Читать «Специфика философской рефлексии» онлайн - страница 200

Тамара Михайловна Тузова

Изменения исследовательских контекстов, изменения комплексов "вопрос ответ" и др. всегда были и всегда будут сопряжены и с открытием новых истин философии о мире и человеке. И однако же эти новые истины не обесценивают прежние; их "подписи" (а каждая из них имеет "личную подпись ее автора", как выразились Ж. Делез и Ф. Гваттари) - это не что иное, как требование изучать и понимать их в их собственном комплексе "вопрос - ответ", в их собственном - авторском - корпусе предпосылок и обоснования, что дает надежду на возможность их понимания и согласия с ними.

Эти поиски истины всегда были и остаются открытием новых горизонтов непознанного, требуя от нас, в свою очередь, установления истины этой открываемой нами истины, и в этом смысле, самосознания самосознания. И так до бесконечности; в таком случае и сама "деконструкция" для себя самой есть постоянная задача и работа вопрошания о себе самой, работа, ставящая исследователя перед вопросом о всегда ускользающем на шаг вперед от него самого присутствии самого деконструктора в деконструируемом им тексте. Вспомним, опять-таки, кантовское: природа отвечает нам на те вопросы, которые мы ей задаем; точно так же и текст отвечает и способен нам ответить только на те вопросы, которые мы ему задаем своими собственными средствами его анализа382; да и то он способен ответить нам лишь в том случае, если мы правильно задаем свой вопрос.

В таком случае и античная, и классическая, и современная философия говорит - по-разному - об одном: о конститутивности позиции самого исследователя; и ищет, стремится выявить и прочесть это присутствие в предмете исследования.

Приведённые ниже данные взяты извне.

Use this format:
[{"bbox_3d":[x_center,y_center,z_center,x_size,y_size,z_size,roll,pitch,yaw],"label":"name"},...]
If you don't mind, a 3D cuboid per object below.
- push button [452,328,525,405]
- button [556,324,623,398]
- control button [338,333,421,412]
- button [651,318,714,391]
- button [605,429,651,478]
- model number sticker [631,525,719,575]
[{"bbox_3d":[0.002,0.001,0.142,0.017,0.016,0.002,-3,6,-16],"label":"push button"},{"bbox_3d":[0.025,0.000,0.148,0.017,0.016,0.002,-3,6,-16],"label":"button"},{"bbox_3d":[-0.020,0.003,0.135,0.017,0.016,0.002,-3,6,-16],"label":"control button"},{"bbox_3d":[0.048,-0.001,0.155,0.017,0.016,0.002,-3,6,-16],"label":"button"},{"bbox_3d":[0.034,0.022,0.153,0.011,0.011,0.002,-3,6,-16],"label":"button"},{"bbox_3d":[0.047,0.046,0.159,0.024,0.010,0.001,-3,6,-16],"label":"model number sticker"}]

Осознание своей укорененности в бытии, ситуации, истории, телесности, бессознательном, традиции, языке, повседневности и во многом

[249]

другом, чего мы еще не знаем и никогда полностью не узнаем, прояснение "начал" нашего собственного мышления как фундаментальной и исходной формы такой укорененности и суть, на мой взгляд, одновременно и принятие (взятие на себя) этой историчности, и ее нейтрализация через экспликацию нашего присутствия и нашей историчности.

Признание собственной историчности - не конец, а начало работы философа. "Историй" много. И мы историчны, например, и в качестве наследников "духовного телоса" Европы, созданного философией античности, о котором писал Гуссерль, и в качестве бездумно и несамостоятельно действующих в повседневности (хайдеггеровское man - тоже наша историчность). Философ стремится преобразовывать собственную историчность, принимая фактичность на себя, или выбирая, как сказал бы Сартр. В каждом философствующем (в то время, когда он философствует) воспроизводится не историческое вообще (ибо все человеческое исторично), а "история как становление истины" (Хайдеггер), история как становящаяся и тотализирующая Истина (Гегель, Сартр).

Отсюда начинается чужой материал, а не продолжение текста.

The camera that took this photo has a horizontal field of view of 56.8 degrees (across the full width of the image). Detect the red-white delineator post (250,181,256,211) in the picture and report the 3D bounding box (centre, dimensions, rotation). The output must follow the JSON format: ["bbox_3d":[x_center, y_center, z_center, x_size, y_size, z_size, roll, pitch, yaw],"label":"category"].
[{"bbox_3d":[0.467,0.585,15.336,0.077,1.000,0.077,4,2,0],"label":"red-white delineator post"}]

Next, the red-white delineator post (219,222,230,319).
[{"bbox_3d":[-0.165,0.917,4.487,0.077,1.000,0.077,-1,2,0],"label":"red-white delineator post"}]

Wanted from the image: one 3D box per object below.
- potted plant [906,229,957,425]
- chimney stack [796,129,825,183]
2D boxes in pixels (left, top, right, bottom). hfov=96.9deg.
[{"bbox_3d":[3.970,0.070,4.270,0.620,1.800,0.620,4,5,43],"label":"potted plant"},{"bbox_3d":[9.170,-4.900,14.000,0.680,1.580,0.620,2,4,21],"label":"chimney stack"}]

И при всей недостижимости идеала "чистого мышления" именно исторично выполняемый философский опыт сущностей остается, на мой взгляд, признаком специфической природы и стилистики собственно философского дискурса. (Требование самосознательности по отношению, например, к деконструкции предполагает опять-таки сущностную постановку вопроса о тексте, авторе, о самой операции деконструкции и используемых ею средств, без чего нельзя понять ее природу, ее реальный философский статус, эвристические возможности и границы; то же можно было бы сказать и в отношении концепций знания и его движения в современном обществе и др.)